Can we get to the well-regulated part of our “well-regulated militia” now?

Mark Turner, Raleigh

Praying to the NRA

I would like to know the time commitment of N.C. senators when they experience their thoughts and prayers for victims of gun violence.

Does each victim get 5 minutes? Ten?

Do the senators continue to think and pray in coming years as the victims’ families suffer? Do they still pray for the Newtown and Parkland kids?

I believe their petitionary prayer is most often for the continuation of funding from the NRA, which thus far has spent $11.5 million to elect them.

Our senators are bought and sold by the gun lobby. A majority of Americans want common-sense gun reform. Let’s elect those who represent our beliefs, not the moneyed special interests of the NRA.

Dr. Mindy Oshrain, Durham

Cancer care bill

North Carolina lawmakers will soon vote on a bill that could be very dangerous for cancer patients and diminish access to lifesaving treatment and drugs.
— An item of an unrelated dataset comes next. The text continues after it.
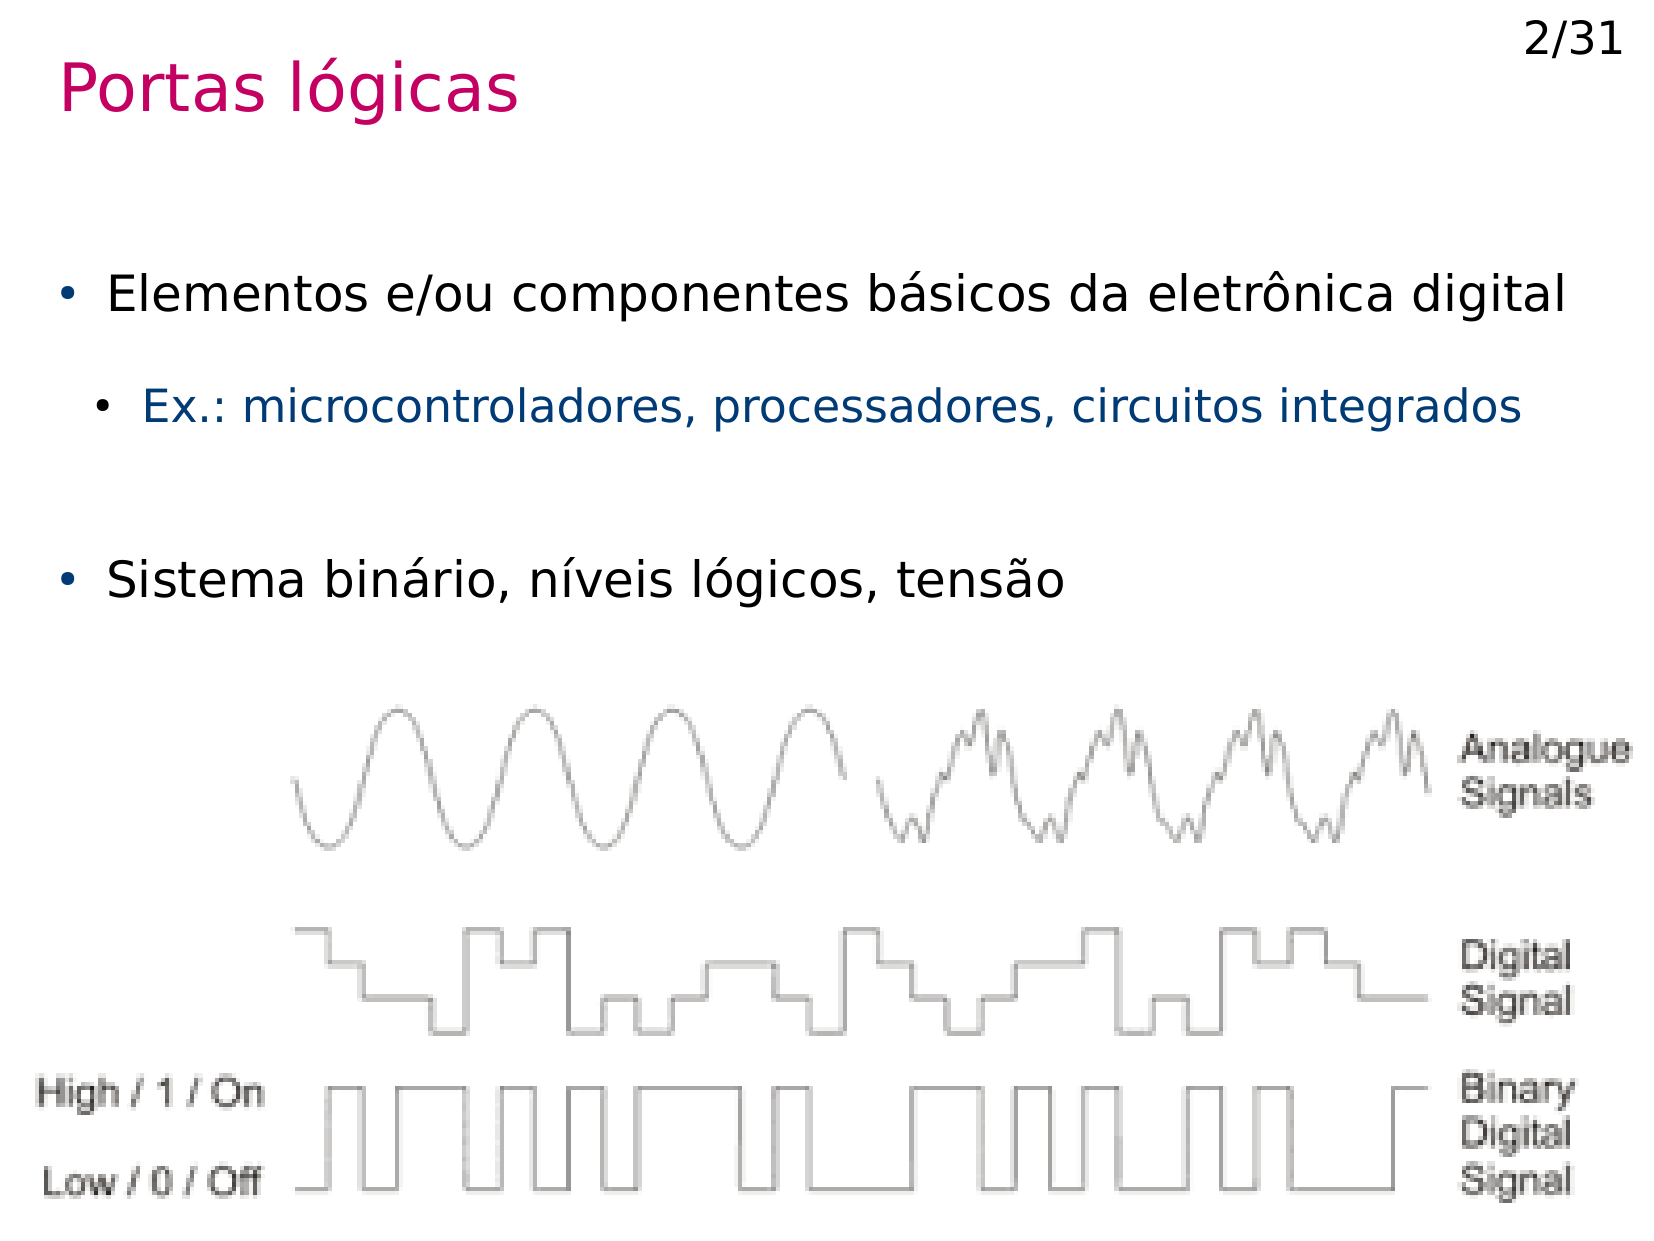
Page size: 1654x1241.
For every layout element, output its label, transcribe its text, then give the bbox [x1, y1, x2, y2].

The proposed legislation would expand the availability of Association Health Plans, which are exempt from many critical patient protections.

These protections are critical to ensure that those with pre-existing conditions have immediate and affordable access to the care they need.

As an oncologist who has been treating cancer patients for 37 years, I know all too well about the consequences of delayed diagnosis and treatment for blood cancer patients — often caused by health insurance issues.

Those delays can be fatal.

North Carolinians are counting on our lawmakers to do the right thing and stand up for patients who are already fighting for their lives.

Dr. Mark Yoffe, Raleigh

Anti-asylum bill

The Senate Judiciary Committee, of which Sen. Thom Tillis is a member, voted the Secure and Protect Act of 2019, out of committee last week, sending it to the full Senate for a vote.

Despite its name, this bill will create new barriers to asylum and codify into law the administration’s most harmful policies that punish asylum seekers at the U.S. border.

Even worse, it could have a significant negative impact on children, who would lose many of the legal protections they currently have, meant to protect them from prolonged detention and make sure they are treated like children rather than adults as they pursue their asylum claims in court.

Protecting children should be the primary focus of our elected officials, yet once again, we see legislation that targets children and turns its back on the most fundamental American values of family and safety.

I believe North Carolinians embrace family values and stand against inhumane treatment of children, and I urge our elected senators to do so as well.